IATA accredited members of the Australian Federation of Travel Agents who use Travelport now have access to preferred rates with Travelport Payment Card Security (PCI) Data Security Standard (DSS) compliance service provider, Security Metrics.
Developed to protect businesses and their customers from credit card theft and fraud, PCI DSS is a global data security standard with which all IATA airline BSP card sales must be compliant effective 1 March.
IATA stresses it’s essential for agencies to not store any cardholder data in systems, card reading terminals and filing systems such as Point of Sale terminals and card readers; an agent’s branch networks & wireless access routers; data storage and transmission; paper-based records or online payment applications and shopping carts.
Cardholder data can be stolen from a compromised card reader, filing cabinet with paper records, data in a payment system database, hidden camera recordings or tapped from an agency’s wireless or wired network.
Should a thief retrieve a credit card Primary Account Number or other sensitive data such as the CID (card identification) number, they are able to impersonate the cardholder, use the card and steal the identity of the person, IATA warns.
AFTA members who are Travelport customers can obtain preferential rates online via an application form.

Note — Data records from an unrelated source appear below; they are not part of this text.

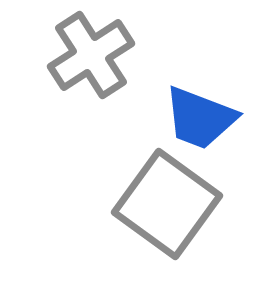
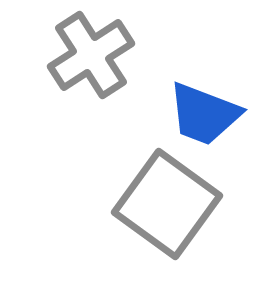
blue trapezoid: moved 4 px right, 4 px up
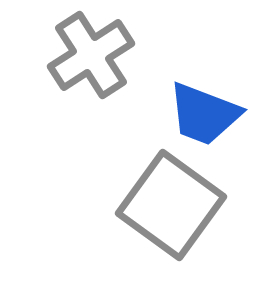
gray square: moved 4 px right, 1 px down
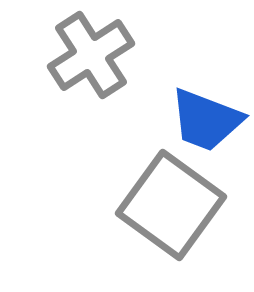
blue trapezoid: moved 2 px right, 6 px down
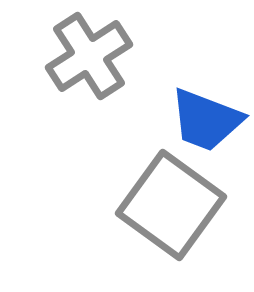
gray cross: moved 2 px left, 1 px down
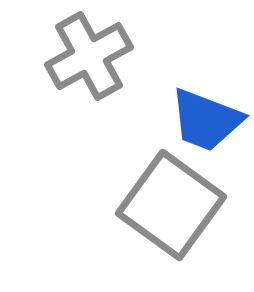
gray cross: rotated 4 degrees clockwise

Those members will then be contacted by SecurityMetrics to guide them through the Self-Assessment Questionnaire (SAQ) which reviews how agents handle and process payment cards and the number of transactions processed annually.
The annual price for the SAQ is US$69.99. Other options include SAQ plus one vulnerability scan for US$119.99, or two to five vulnerability scans at US$199.98. An additional five scans are US$99.00.
After submitting initial details, SecurityMetrics will contact AFTA members directly within 24 hours to provide multi-language support.